The crane at Muston Wharf in the 1920's.
Insert shows the former hump bridge in the background.
With thanks to Sheila Marriott for use of these family pictures.

As we passed Bottesford Wharf, Mr Pearson spoke to Thomas Roberts who called himself a Wharfinger, but at 78 he wasn't up to much and neither was Thomas his son. At 25 'wharfingers son' was hardly an occupation at Bottesford Wharf, quiet now, since the railway was far more convenient for the town.

We were soon at Redmile and still moored on the wharf were two living boats. No families on these coal boats, only the bargemen Henry Manderfield and Frank Newman with their mates, William Minkley and George Riley. They all looked a bit bleary eyed, perhaps for staying too long at the Old Wind Mill where William Harrison is the Licensed Victualer and butcher. As if that was insufficient they admitted to joining John Clower at the Peacock Inn for a nightcap.

Picture left:

The canal at Redmile, looking west towards the bridge

I left the boat here and continued my journey on foot. Peter Day was busy trimming the towpath hedge along the embankment. Born and bred in Redmile he worked as canal labourer on the navigation to keep his wife and four children at their Redmile cottage.
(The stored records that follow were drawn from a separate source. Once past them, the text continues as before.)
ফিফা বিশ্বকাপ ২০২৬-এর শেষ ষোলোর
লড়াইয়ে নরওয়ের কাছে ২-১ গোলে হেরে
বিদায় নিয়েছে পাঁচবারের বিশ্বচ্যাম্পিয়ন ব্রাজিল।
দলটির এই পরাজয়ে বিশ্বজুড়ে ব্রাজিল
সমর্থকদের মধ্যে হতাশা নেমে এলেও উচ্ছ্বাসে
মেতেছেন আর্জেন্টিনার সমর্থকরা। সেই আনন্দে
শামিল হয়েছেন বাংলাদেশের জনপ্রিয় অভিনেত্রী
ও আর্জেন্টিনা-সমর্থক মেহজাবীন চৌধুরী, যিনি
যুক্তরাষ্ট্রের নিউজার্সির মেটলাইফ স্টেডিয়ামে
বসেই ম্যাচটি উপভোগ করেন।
As I passed mill bridge I could see the turning sails of Richard Musson's post mill on the hill to my left. Folks in Redmile said he was a fortune hunter, having married the millers widow ten years his senior. But he had her sons to contend with, both working alongside him and no doubt eager to take over the business which they considered rightfully theirs.

To my right the new works of the Great Northern and London and North Western Railway still scarred the countryside. But the imposing station for the Duke of Rutland was well staffed with Mr Copley having moved from Bradford to take the station masters post. At 35 he could move on again if he made a success of this minor prestigious position. He was assisted in the running of the station by two signalmen. John Wilkinson had moved from Staffordshire and John Waller from Boston. With porter George Robinson they worked long hours serving train departures from 8am to 9.30 in the evening.

Pausing at Barkestone Wharf I advised Mrs Turner that the coal barge was on it's way. She replied that wood was their fuel at present as her husband John a master builder, had been laid off due to the recent bad weather. I pressed on to my intended destination for the night, Cropwell Bishop.

Picture right:

Cropwell Wharf - alongside the Fosse Way
The buildings now long since demolished.